Soziale Marktwirtschaft bedeutet nach Röslers Worten zudem deutlich mehr als Steuersenkungen. Die FDP müsse eine „kluge Regulierung für die Finanzmärkte auf den Weg bringen“. Dies erfordere mehr als nur eine banale Diskussion um die Finanztransaktionssteuer. Rösler warb um Akzeptanz für die Euro-Rettungspakete. „Wir bleiben klar pro-europäisch“, sagte er unter großem Beifall.

Die Euro-Skeptiker um den Bundestagsabgeordneten Frank Schäffler und den Alt-Liberalen Burkhard Hirsch wollen dagegen mit dem laufenden Mitgliederentscheid den ab 2013 geplanten dauerhaften Rettungsschirm ESM verhindern.

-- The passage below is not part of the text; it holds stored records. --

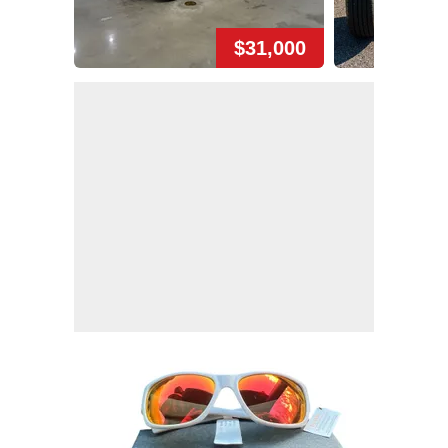
$31,000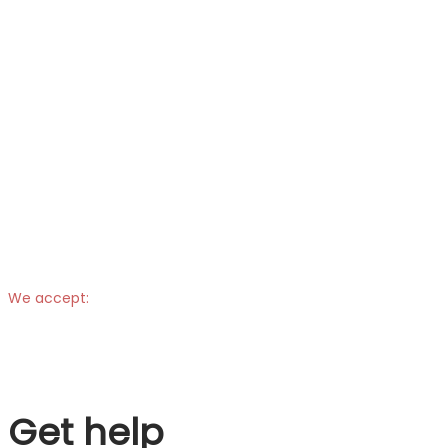
We accept:
Get help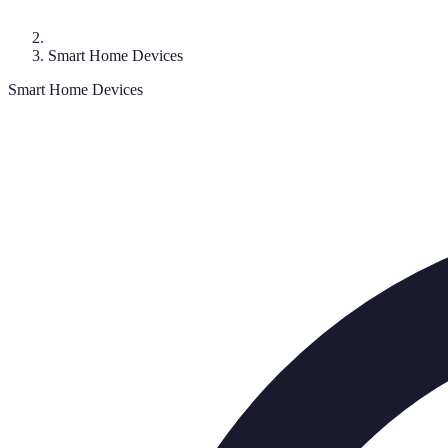
Smart Home Devices
Smart Home Devices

Schäffler beklagte, dass der Euro-Zone Instrumente fehlten, um Konsolidierungsmaßnahmen durchzusetzen, bekam dafür aber vergleichsweise wenig Applaus. Das Ergebnis des Entscheids wird Mitte Dezember erwartet.

In einem fulminanten Plädoyer für Europa richtete Außenminister Guido Westerwelle scharfe Angriffe gegen die Euro-Kritiker. Der im Mai geschasste Ex-FDP-Chef erntete für seinen kurzen Auftritt Jubel und minutenlangen Beifall. Er verwahrte sich gegen Darstellungen der Gegner des ESM, Bundestagsfraktion und Parteitag würden nicht den Willen der Basis repräsentieren.

FDP-Bundestagsfraktionschef Rainer Brüderle blies zum Angriff, vor allem auf die rot-grünen Gegner, aber nicht nur. „Es ist gut, dass wir jetzt wieder die Abteilung Attacke fahren“, rief er.

Für die SPD ist Röslers Stern bereits am Sinken. „Philipp Rösler entwickelt sich zu einer tragischen Figur. Nur sechs Monate nach seinem Amtsantritt ist die FDP inhaltlich und moralisch am Ende“, sagte SPD-Generalsekretärin Andrea Nahles.